As regras para ir à praia já eram conhecidas e entraram em vigor a 26 de maio, apesar de a época balnear só começar oficialmente a 6 de junho. É obrigatório manter uma distância mínima de 1,5 metros entre pessoas de grupos diferentes e existirá um sistema de semáforos através da aplicação “Info Praia” da Associação Portuguesa do Ambiente, disponível para smartphones, para sinalizar o estado de ocupação: verde para ocupação baixa, amarelo para ocupação elevada e vermelho para ocupação plena. Conheça aqui e aqui as regras para o acesso às praias na íntegra.

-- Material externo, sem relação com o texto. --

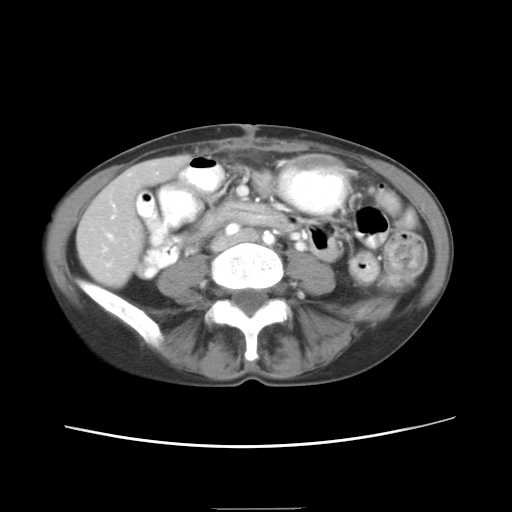
Contrast-enhanced abdominal CT, one axial slice; slice 1 of 26 in the series (ordered by position); 120 kVp; soft-tissue window (W 400 / L 40 HU); 512 × 512 image matrix, field of view 340 × 340 mm. Case-level facts recorded for this patient, not image findings: patient: female, age 81 years at operation; diagnosis: colorectal cancer liver metastases, imaged before liver resection; multiple liver metastases: no; chemotherapy before resection: yes.
Structures marked on this image (outlined manually by an expert reader):
- liver: bounding box <78,158,188,287> (left, top, right, bottom; pixels)
- planned liver remnant (the part of the liver to remain after resection): <78,158,188,287>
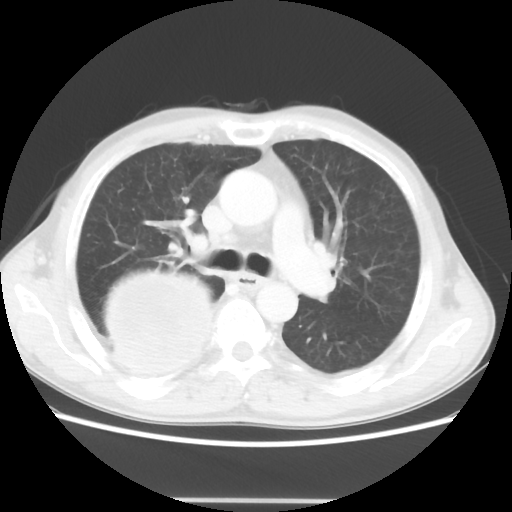
Chest CT, one axial slice; position 31 of 48 along the scan axis; reconstruction kernel STANDARD; 100 kVp; lung window (W 1500 / L -600 HU); 5 mm slice thickness; 512 × 512 image matrix, field of view 361 × 361 mm. Male patient, age 66 years. Case-level facts recorded for this patient, not image findings: clinical TNM (as recorded): T4 N1 M1; histopathological grade: G3.
Annotated regions visible in this slice (rectangle marked by the reading radiologist):
- lung tumour (recorded histology: small cell carcinoma): bounding box [x1, y1, x2, y2] px = [106, 262, 219, 389]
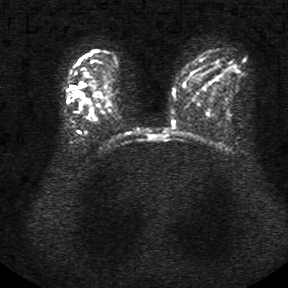
Breast MRI, one axial slice. Slice 25 of 34 in the series (ordered by position). Diffusion-weighted series; image 2 of 4 stored at this slice position (different b-values; order by instance number). 1.5 T. 288 × 288 image matrix, field of view 340 × 340 mm. Female patient.
Outlined on this slice (outlined manually by an expert reader):
- tumour on diffusion-weighted imaging: bounding box <80,83,86,100> (left, top, right, bottom; pixels)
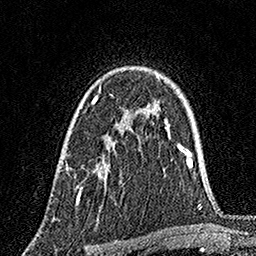
Breast MRI, one axial slice. Position 111 of 160 along the scan axis. Cropped to one breast. Dynamic contrast-enhanced series, time point 2 of 7 at this slice position (early post-contrast). 1.5 T. TE 3.5 ms, TR 7.2 ms. 1 mm slice thickness. 256 × 256 image matrix, field of view 165 × 165 mm. Female patient.
Annotated regions visible in this slice (semi-automatically segmented with operator editing):
- enhancing-tissue mask used for the functional tumour volume (all voxels passing the contrast-enhancement thresholds inside the analysis volume; usually the tumour): bounding box (x1, y1, x2, y2) in pixels: (65, 86, 118, 203)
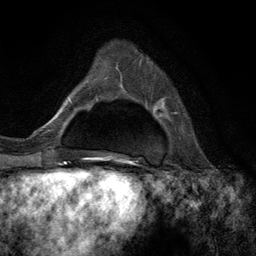
Breast MRI (dynamic contrast-enhanced), one axial slice; position 34 of 134 along the scan axis; cropped to one breast; dynamic contrast-enhanced series, time point 2 of 6 at this slice position (early post-contrast); 3 T; TE 2.8 ms, TR 7.3 ms; 256 × 256 image matrix. Female patient.
Outlined on this slice (semi-automatic segmentation, software-assisted and operator-edited):
- enhancing-tissue mask used for the functional tumour volume (all voxels passing the contrast-enhancement thresholds inside the analysis volume; usually the tumour): bounding box [x1, y1, x2, y2] px = [136, 51, 177, 114]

  • Cinemas e teatros com um lugar de intervalo

Podem reabrir a partir de segunda-feira os cinemas, teatros, auditórios e salas de espetáculos. O Governo permite todas as filas ocupadas e um lugar de intervalo entre os espectadores, exceto para pessoas que vivam juntas. Os espectadores terão de usar máscara de proteção e, no caso dos espetáculos ao ar livre, é obrigatório ter lugares assinalados. Apesar de se manterem proibidos os festivais até 30 de setembro, a lei permite a realização de outras iniciativas, como é o caso da Festa do Avante.

  • Ginásios com distanciamento e higiene reforçada

Também os ginásios podem abrir portas, desde que cumpram as normas definidas pela DGS. Estas foram conhecidas no fim de semana e incluem distanciamento de pelo menos dois metros entre pessoas, número reduzido de participantes nas aulas de grupo, bem como o uso de máscaras obrigatório para funcionários e nas deslocações (entrada e saída) para utilizadores.

Os ginásios têm ainda de disponibilizar dispensadores de álcool gel e os espaços devem ser ventilados durante pelo menos 20 minutos e ainda limpos e higienizados, tal como os equipamentos utilizados. Nas piscinas, a água deve ser substituída, procedendo-se à “cloragem (ou outro tipo de desinfeção química)”, e “testada regularmente”.